Javascript (ES6), 306 293 283 bytes
c=(v,w,x)=>(w[0]-v[0])*(w[1]-x[1])-(w[1]-v[1])*(w[0]-x[0])>0?1:0
i=(v,w,x,y)=>(c(v,w,x)+c(w,x,y)+c(x,y,v)+c(y,v,w))%4==0&&r.push([v,w,x,y])
j=(v,w,x,y)=>{i(v,w,x,y);i(v,w,y,x);i(v,x,w,y)}
k=(v,w,x,y,z)=>{j(v,w,x,y);j(v,w,x,z);j(v,w,y,z);j(v,x,y,z);j(w,x,y,z)}
f=(v)=>(r=[],k(...v),r)
Explanation:
The function c
computes the cross product of the vector between 3 adjacent points of the polygon and returns 1 if it is positive and 0 otherwise (note: the cross product cannot be zero as the points cannot be co-linear).
j=(v,w,x,y)=>{i(v,w,x,y);i(v,w,y,x);i(v,x,w,y)}
k=(v,w,x,y,z)=>{j(v,w,x,y);j(v,w,x,z);j(v,w,y,z);j(v,x,y,z);j(w,x,y,z)}
The function k
and j
generate all cyclic permutations (ignoring reversing the order) of the input array.
i=(v,w,x,y)=>(c(v,w,x)+c(w,x,y)+c(x,y,v)+c(y,v,w))%4==0&&r.push([v,w,x,y])
The function 'i' is then called for each cyclic permutation to calculate the sum of the function c
for each of the 4 triplets of adjacent co-ordinates. If the cross products all have the same sign then they will all either be 0 or 1 and total to 0 (modulo 4) and the polygon is concave and is pushed into the output array. If any triplet has a different sign then the total will be non-zero (modulo 4) and the polygon is convex.
f=(v)=>(r=[],k(...v),r)
The function f
is used to initialise the output array and then call the above functions before returning the output.
Tests:
c=(v,w,x)=>(w[0]-v[0])*(w[1]-x[1])-(w[1]-v[1])*(w[0]-x[0])>0?1:0
i=(v,w,x,y)=>(c(v,w,x)+c(w,x,y)+c(x,y,v)+c(y,v,w))%4==0&&r.push([v,w,x,y])

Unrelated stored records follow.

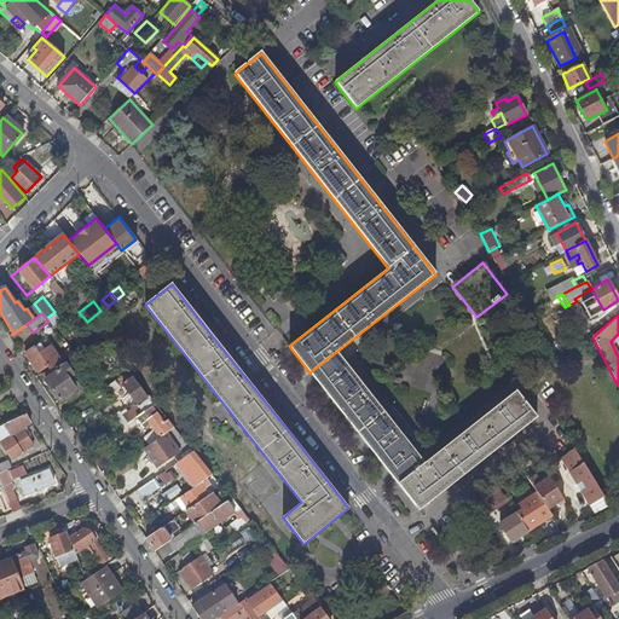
[(51,370),(63,364),(50,345),(44,348),(40,342),(24,353),(38,372),(47,365),(51,370)]
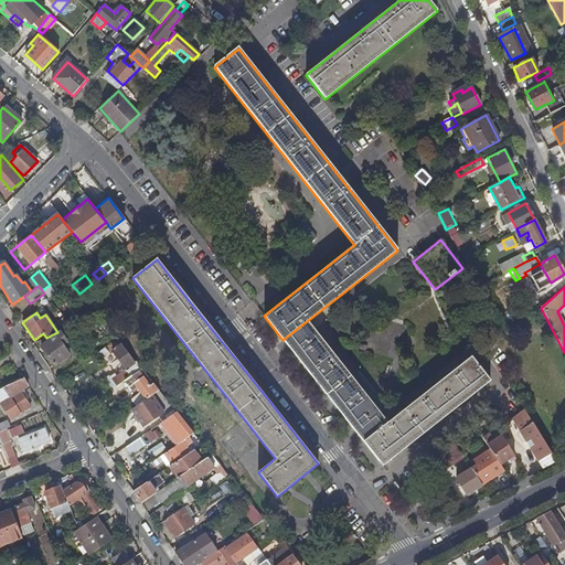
[(307,321),(283,340),(292,353),(317,334),(307,321)]
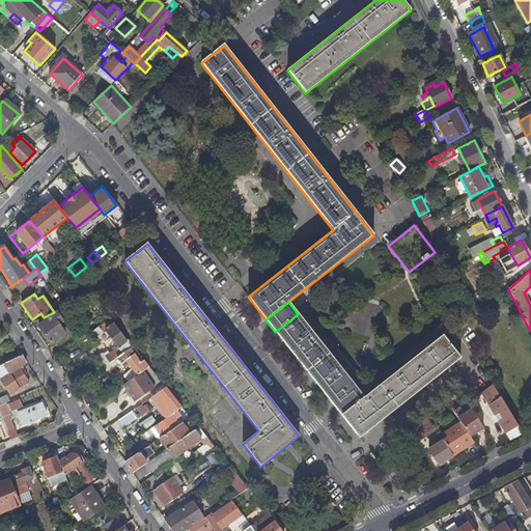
[(56,316),(54,312),(44,317),(40,318),(42,320),(37,324),(38,326),(37,327),(51,344),(64,334),(53,318),(56,316)]
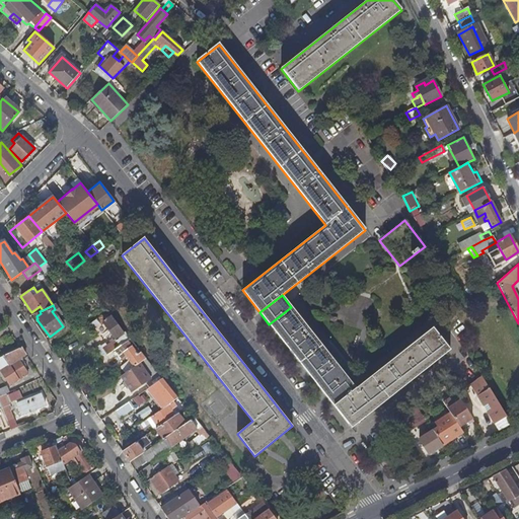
[(291,307),(269,324),(324,393),(346,376),(291,307)]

j=(v,w,x,y)=>{i(v,w,x,y);i(v,w,y,x);i(v,x,w,y)}
k=(v,w,x,y,z)=>{j(v,w,x,y);j(v,w,x,z);j(v,w,y,z);j(v,x,y,z);j(w,x,y,z)}
f=(v)=>(r=[],k(...v),r)
tests = [
[[6,8],[1,10],[6,6],[5,9],[8,10]],
[[3,8],[7,5],[6,9],[7,8],[5,1]],
[[4,8],[1,9],[9,9],[10,2],[1,6]]
];
tests.forEach(
(test,i)=>{
console.log( "Test " + (i+1) );
f(test).forEach(
(x)=>console.log( " " + x.map((e)=>"("+e[0]+","+e[1]+")").join(','))
);
}
);
Edit:
Can also handle co-linear points using the original version and changing the first two lines to:
t=(a,b,c)=>Math.sign((b[0]-a[0])*(b[1]-c[1])-(b[1]-a[1])*(b[0]-c[0]))
p=(a,b,c,d)=>[t(a,b,c),t(b,c,d),t(c,d,a),t(d,a,b)].filter(x=>x).reduce((p,c,i,a)=>p&c==a[0],1)
q=(a,m,n,o)=>[a[0],a[m],a[n],a[o]]
f=(a)=>{r=[];for(i=0;i<5;i++){b=a.slice();b.splice(i,1);r.push(q(b,1,2,3));r.push(q(b,1,3,2));r.push(q(b,2,1,3))}return r.filter((a)=>p(...a))}
However, since that case is specifically excluded in the question then the extra characters aren't necessary.